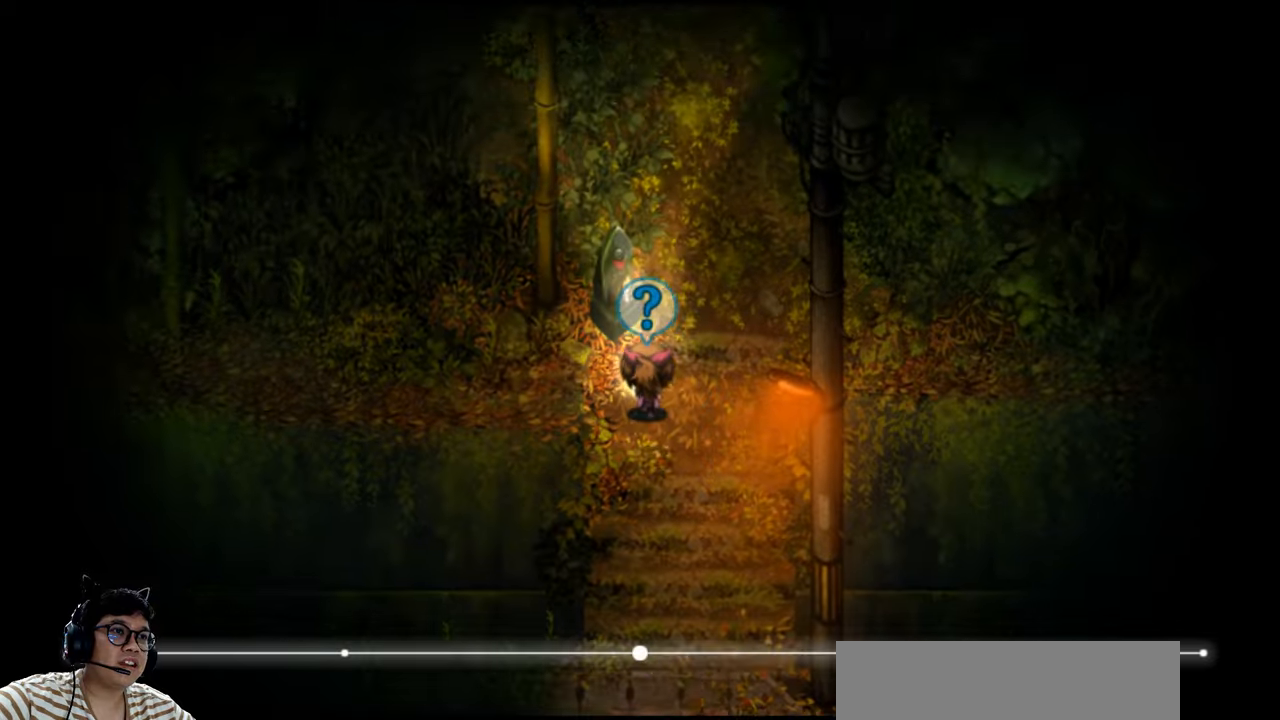
{"keys": [], "events": [[267, "e", "up"], [333, "up", "up"], [400, "z", "down"], [500, "z", "up"]]}
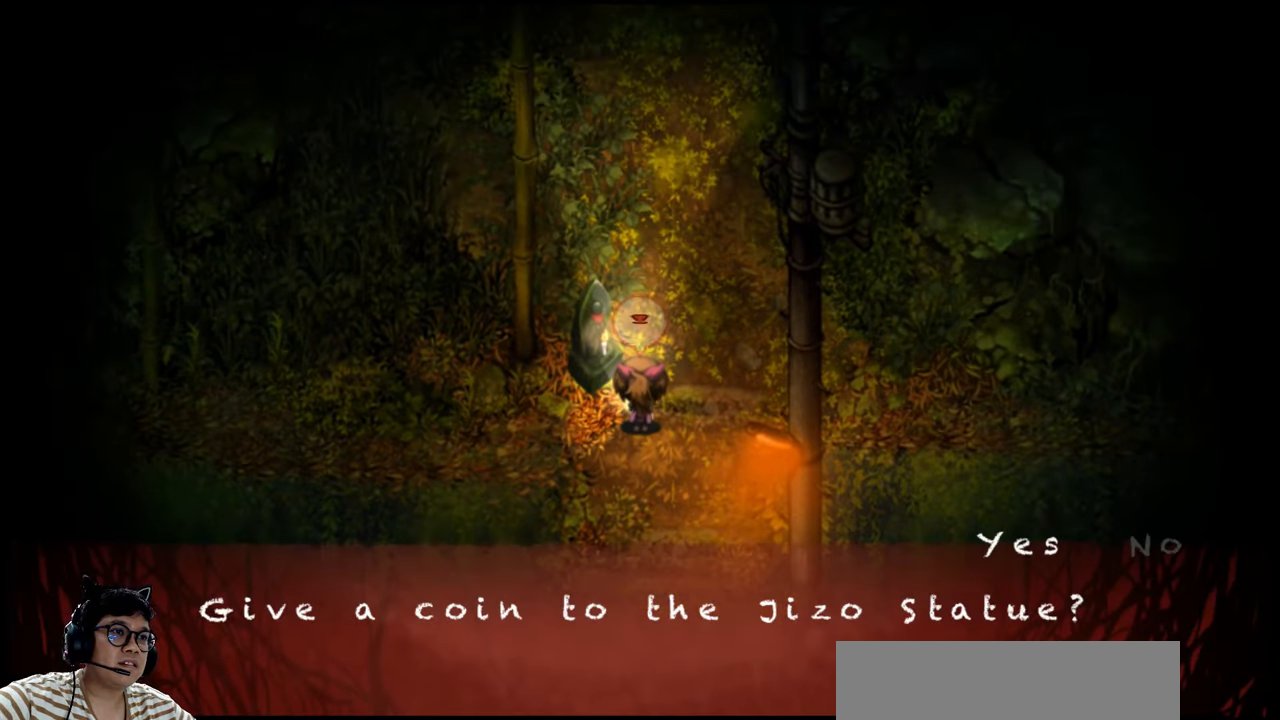
{"keys": ["z"], "events": [[500, "z", "down"]]}
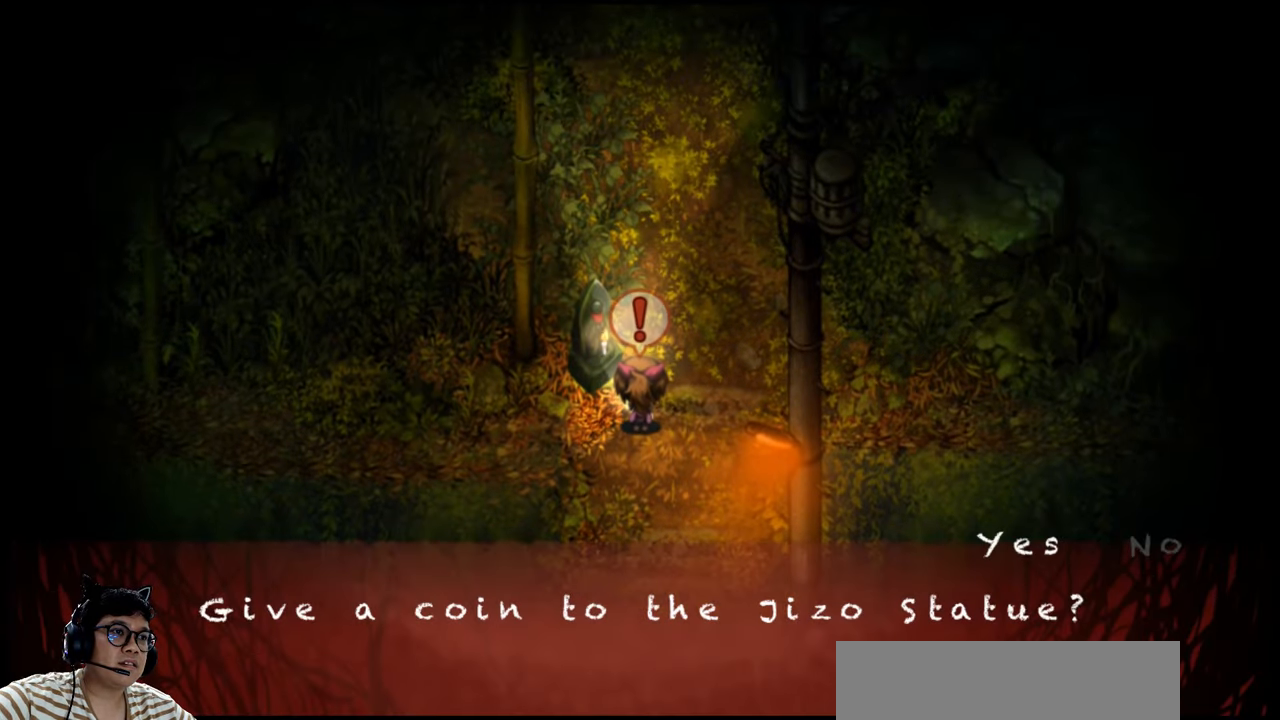
{"keys": [], "events": [[100, "z", "up"]]}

• [What to do]: The answer must consist of each line from the data that includes the string "down".

• [Your response]:
{"keys": [], "events": [[267, "e", "up"], [333, "up", "up"], [400, "z", "down"], [500, "z", "up"]]}
{"keys": ["z"], "events": [[500, "z", "down"]]}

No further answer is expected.